Дом учителя рисования и черчения уже пятый раз посещает домовой, правда, в отсутствие хозяина, но в последний раз Сплитстессер сам видел, как, вспугнутый кем-то, домовой сиганул в окно; случилось это в момент, когда рисовальщик неожиданно вошел к жене в спальню. Авдотья — молодая жена Сплитстессера, из миргородских мещанок, моложе мужа лет на двадцать, — сидела подавленная на канапе в ночной сорочке и еле слышно повторяла: «Леший, домовой». Испуганный не менее жены, Сплитстессер начал как только мог успокаивать ее и, кажется, достиг успеха, она немного отошла. И вдруг очень рассердилась на супруга и даже накричала на него. Не ко времени, мол, он приплелся, сидел бы в «своей гимназии», а она бы сама изловила домового. «Уже изловчилась, он шел в расставленные силки, а тебя принесла нелегкая...» Она так разобиделась на мужа, что решила поехать к матери в Миргород погостить на два-три месяца.

Бутков, пришедший как раз к началу рассказа, скрыв мелькнувшую на розовом лице усмешку, спросил:

— А в чем был домовой-то? Не иначе как в гусарском ментике. Они, домовые, разумеется, в любом обличье ходят, но больше предпочитают почему-то гусарские ментики да венгерки.

— Темновато было в спальне, и Сплитстессер не разглядел, — ответил Ефремов.

— Что вы, господа? Никак что-то подумали... этакое? — нахмурился Квятковский. — Госпожа Сплитстессер — женщина высоких принципов.

— Это верно. Во всяком случае, так мыслит муж, и благо ему, — сказал Бутков, снимая шляпу и вешая ее на стоячую деревянную вешалку в углу. — С вами, Павел Федорович, на сей предмет, полагаю, никто не станет спорить.
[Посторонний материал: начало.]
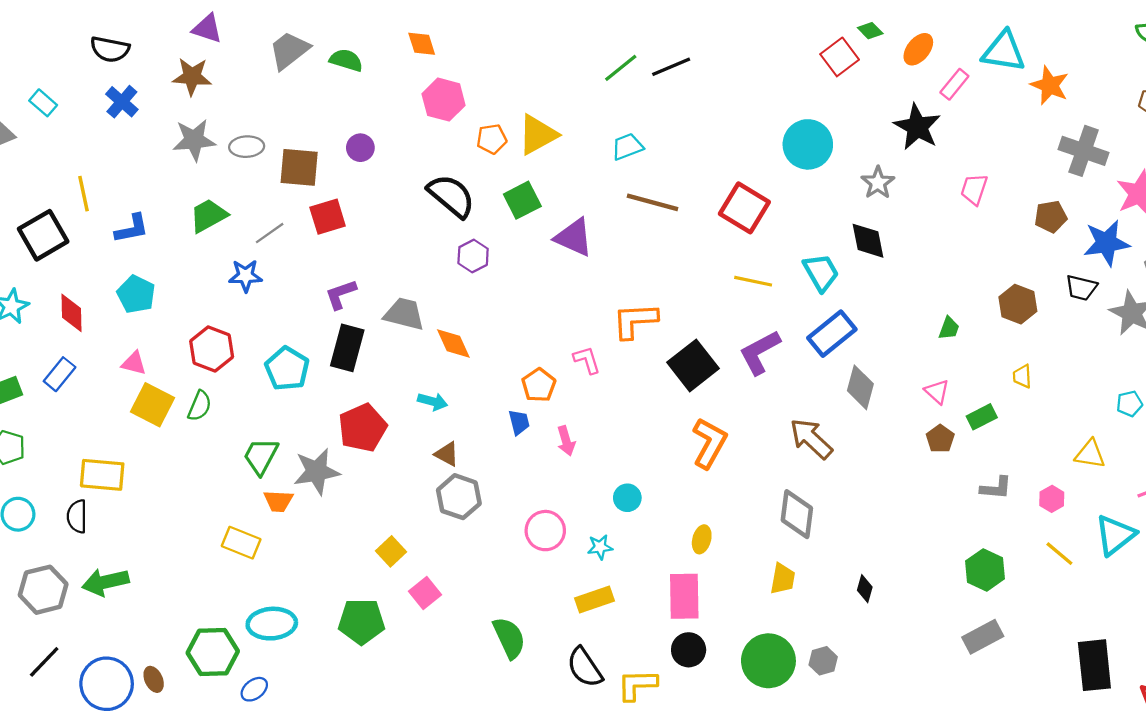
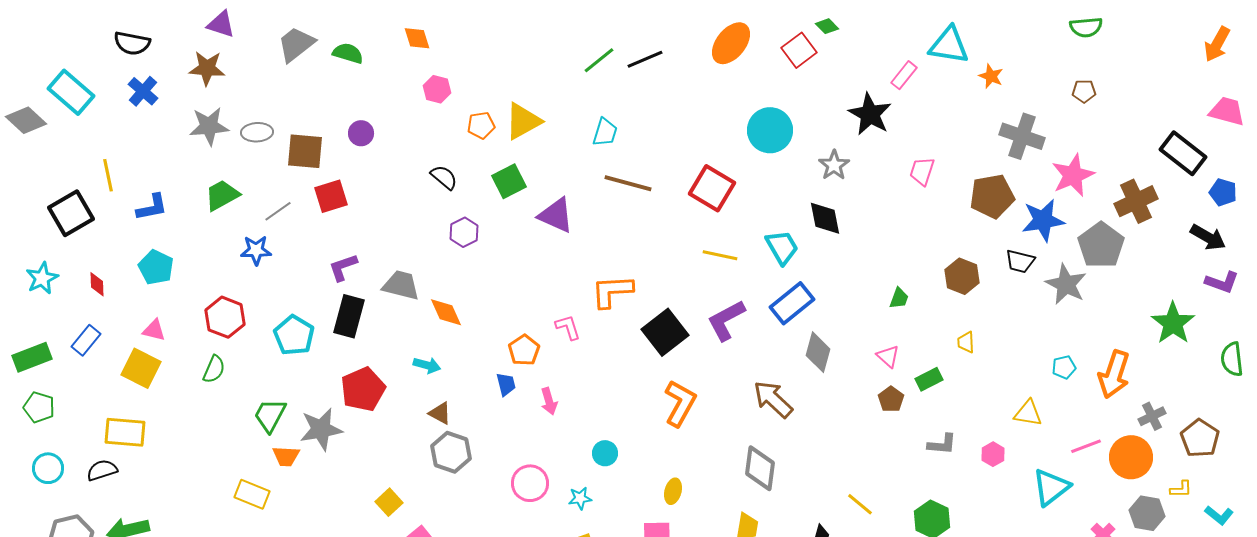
orange ellipse: (918, 49) -> (731, 43), moved, size x1.4
orange star: (1050, 85) -> (991, 76), size x0.7
pink hexagon: (444, 100) -> (437, 89), size x0.7
cyan rectangle: (43, 103) -> (71, 92), size x1.8
cyan trapezoid: (627, 147) -> (605, 132), turned 128
black semicircle: (451, 196) -> (444, 177), size x0.6
brown pentagon: (1051, 217) -> (992, 196), size x1.5
red diamond: (72, 313) -> (97, 284), size x0.7
yellow square: (153, 405) -> (141, 368), moved
black semicircle: (77, 516) -> (102, 470), turned 72
yellow line: (1059, 554) -> (860, 504), moved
— Тем более что господин Квятковский всегда прав, как вот, например, в споре с надзирателем пансиона о методе преподавания и воспитания, — заметил Ефремов.

— Оный надзиратель, известно, ко всему придирается, — добавил Рождественский. — Вчера у отца Георгия на уроке сидел, позавчера у меня на географии. И что ему надобно?

— Увольте, господа, я вам ничего такого не говорил,-— отрезал Квятковский.

— А мы ничего такого и не слышали, — съехидничал Ефремов. Тонкий длинный нос его с маленькой коричневой бородавкой на левой ноздре нацелился своим острием в блестящие очки Квятковского. — Между прочим, господа, наш надзиратель — вы, может, слышали? — этот тихий отставной капитан — меньше чем в три недели сформировал целый казачий полк, и тот, говорят, уже отбыл в действующую армию.

— Что ж тут особого? — приподнял короткие густые брови латинист. Все, что говорилось хорошего о Котляревском, он воспринимал теперь как личную обиду. Потому-то Ефремов и Рождественский не пропускали случая, чтобы не поддеть его.